ASSIGNMENT: Transcribe all records below exactly, without images.

[Data extracted from a collection]
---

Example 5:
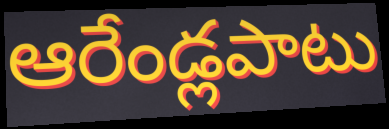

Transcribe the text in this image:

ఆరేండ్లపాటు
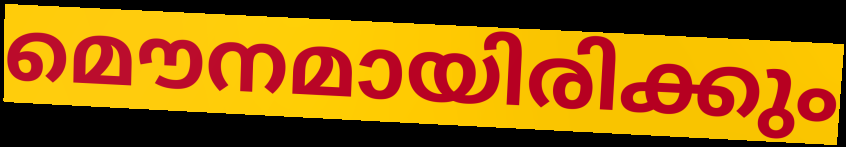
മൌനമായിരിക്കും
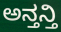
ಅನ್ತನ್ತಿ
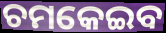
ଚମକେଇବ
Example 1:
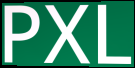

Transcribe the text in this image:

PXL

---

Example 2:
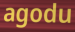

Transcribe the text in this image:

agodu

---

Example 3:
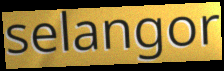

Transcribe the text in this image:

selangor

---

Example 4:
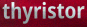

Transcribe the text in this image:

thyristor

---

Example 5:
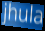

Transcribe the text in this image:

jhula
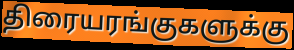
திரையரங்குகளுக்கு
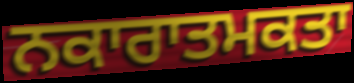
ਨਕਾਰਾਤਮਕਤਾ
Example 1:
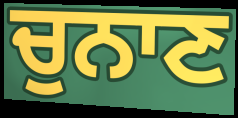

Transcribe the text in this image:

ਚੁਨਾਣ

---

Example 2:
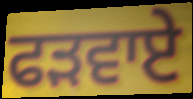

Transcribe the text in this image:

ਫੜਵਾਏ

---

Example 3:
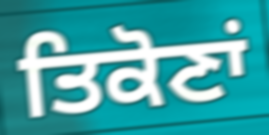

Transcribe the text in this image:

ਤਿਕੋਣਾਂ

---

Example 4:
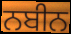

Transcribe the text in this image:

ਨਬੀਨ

RESPONSE TO THE EXERCISE:
---

Example 5:

Transcribe the text in this image:

ఆరేండ్లపాటు
മൌനമായിരിക്കും
ಅನ್ತನ್ತಿ
ଚମକେଇବ
Example 1:

Transcribe the text in this image:

PXL

---

Example 2:

Transcribe the text in this image:

agodu

---

Example 3:

Transcribe the text in this image:

selangor

---

Example 4:

Transcribe the text in this image:

thyristor

---

Example 5:

Transcribe the text in this image:

jhula
திரையரங்குகளுக்கு
ਨਕਾਰਾਤਮਕਤਾ
Example 1:

Transcribe the text in this image:

ਚੁਨਾਣ

---

Example 2:

Transcribe the text in this image:

ਫੜਵਾਏ

---

Example 3:

Transcribe the text in this image:

ਤਿਕੋਣਾਂ

---

Example 4:

Transcribe the text in this image:

ਨਬੀਨ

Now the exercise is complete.